Исследование авторитарного государства
Опираясь на статью “Putin’s Russia as a fascist political system”, а также классические труды Умберто Эко "Ур-фашизм", Фромма "Бегство от свободы", Адорно "Исследование авторитарной личности", идеи Фуко, Хардта и Негри, попробуем разобраться в признаках авторитарного государства, фашистского государства, какие они бывают и каким представляется неолиберальный авторитаризм в начале XXI века.
Товарищка прислала пост небезызвестной киберфеминистки Александры Элбакян, создательницы проекта Sci-Hub, с прикреплённой статьёй “Putin’s Russia as a fascist political system”, опубликованной в журнале Communist and Post-Communist Studies (IF 1,351). Прочитал статью, хотя и не во всём с ней согласен. Однако она представляет собой определённый интерес как достаточно современный обзор сложившихся представлений об авторитарном государстве. На мой взгляд, самым интересным в статье являются определения фашизма:
1) «Основная суть фашизма – восстание против свободы.» (Бушхейм, 1986)
2) «Для большинства людей фашистская диктатура гарантировала отсутствие выбора; именно в этом заключается реальная тоталитарная природа фашизма (а не в большем или меньшем уровне явных репрессий); именно это позволяет напрямую сопоставить итальянский фашизм с его справедливо порицаемым партнёром и союзником, германским нацизмом.» (Корнер, 2002)
3) Фашизм – это «гипернационалистическое, часто паннационалистическое, антипарламентское, антилиберальное, антикоммунистическое, популистское и, следовательно, антипролетарское, частично антикапиталистическое и антибуржуазное, антиклерикальное или, по крайней мере, неклерикальное движение, имеющее целью национальную социальную интеграцию через единую партию и корпоративное представительство, не всегда в равных пропорциях; с характерным стилем и риторикой, он опирался на кадры активистов, готовые к насильственным действиям в сочетании с участием в выборах, чтобы получить власть с тоталитарными целями путём сочетания правовой и насильственной тактики.
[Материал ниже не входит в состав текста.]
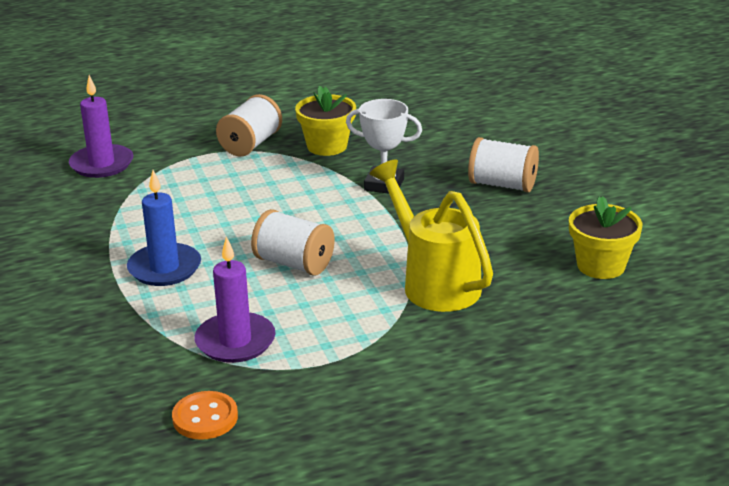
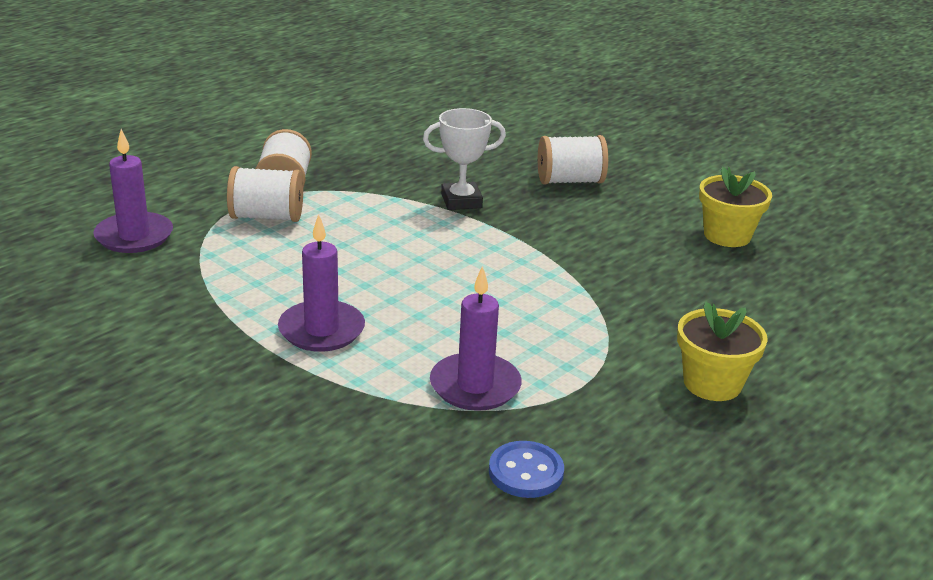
camera: 30 degrees left, 0 degrees up
blue candle [127,170,201,286] -> purple candle [278,214,365,352]
orange button [172,391,238,440] -> blue button [489,441,564,498]
white spool [251,209,335,275] -> white spool moved to [227,166,303,222]
yellow flower pot [295,86,356,156] -> yellow flower pot moved to [677,302,768,401]
yellow watering can [369,159,493,312] -> none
Идеология и прежде всего риторика призывают избирательно включать национальную культурную традицию в новый синтез в ответ на новые социальные классы, новые социальные и экономические проблемы и с новыми организационными концепциями мобилизации и участия, что отличает их [от идеологии и риторики] консервативных партий.» (Линц, 1976)
4) «Фашизм, если отсечь от него всё лишнее – идеология непрерывного конфликта.» (Литтлтон, 1973)
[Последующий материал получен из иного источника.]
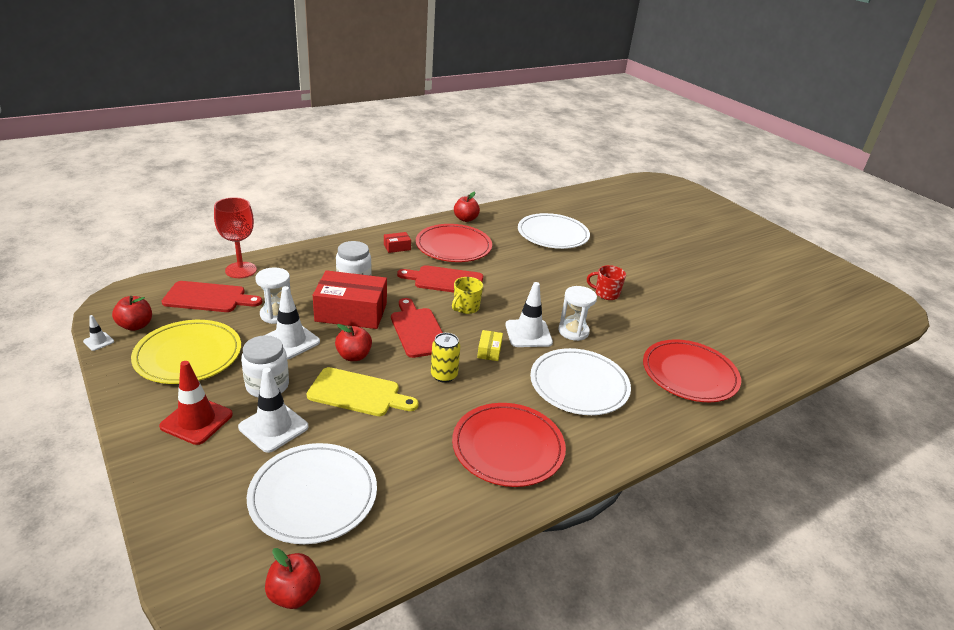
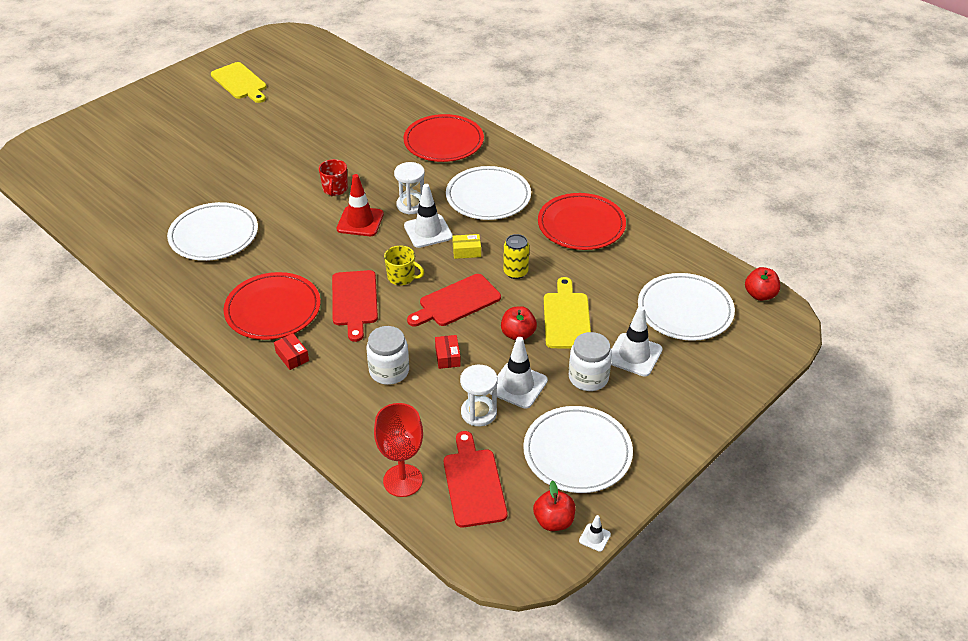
camera: 100 degrees left, 10 degrees up
yellow plate [131,320,241,384] -> white plate [523,406,633,493]
red traffic cone [159,361,233,445] -> red traffic cone moved to [337,174,384,236]
red box [313,270,387,329] -> red box [435,335,461,369], size x0.43
red apple [454,192,480,222] -> none
none -> yellow cutting board [211,62,266,103]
5) «Фашизм – это стремление к трансцендентному и очищающему государственному этатизму через парамилитаризм.» (Манн, 2004)
6) «Фашизм может быть определён как форма революционного ультранационализма, используемая для национального возрождения, основанная на философии преимущественно витализма, построенная на экстремальной элитарности, массовой мобилизации и Фюрер-принципе, которая положительно оценивает насилие как цель, а также средство и стремится к нормализовать войну и/или военные достоинства.» (Пэйн, 1995)
7) «Фашизм может быть определён как форма политического поведения, отмеченная навязчивой озабоченностью упадком сообщества, унижением или виктимностью и компенсаторными культами единства, энергии и чистоты, в которой массовая партия преданных националистических боевиков, работающих в непростом, но эффективном сотрудничестве с традиционными элитами, отказывается от демократических свобод и стремится к искупительному насилию без этических или правовых ограничений с целью внутренней чистки и внешней экспансии.» (Пакстон, 2004)
8) «Четвёртой стадией [фашизма] является усиление власти.» (Пакстон, 1998)
9) «Я рассматриваю итальянский фашизм и Испанию [основателя фалангизма] де Риверы как примеры, соответственно, гегемонистского авторитаризма и экономической корпоративной диктатуры.» (Рилей, 2005)
10) «Фашизм характеризуется следующими особенностями (не все из которых должны присутствовать в каждом конкретном случае): национализм; враждебность к демократии, эгалитаризму и ценностям либерального просвещения; культ лидера и восхищение его особыми качествами; уважение к коллективной организации и любовь к символам, связанным с ней, таким как униформа, парады и армейская дисциплина.» (Скрутон, 1982)
Далее автор статьи утверждает, что нам почему-то следует отвергнуть все определения фашизма как идеологии, системы ценностей, риторики, организации и т.п. и воспринимать фашизм исключительно как характеристику авторитарного режима или, во всяком случае, сильной власти. В качестве аргументов он указывает, например, что все фундаментальные фашистские труды – например, работы Муссолини или «Майн Кампф» Гитлера – имеют очень много общего с программными книгами левых или консерваторов и фактически являются политическим «самоучителем». На мой взгляд, это утверждение является как минимум спорным – в конце концов, все фашистские режимы проходили через этап становления: риторика (выступления Гитлера в пивной) – партия (НСДАП) – идеология («Майн Кампф») – власть (Гитлер становится рейхсканцлером) – авторитарный режим (Гитлер становится фюрером).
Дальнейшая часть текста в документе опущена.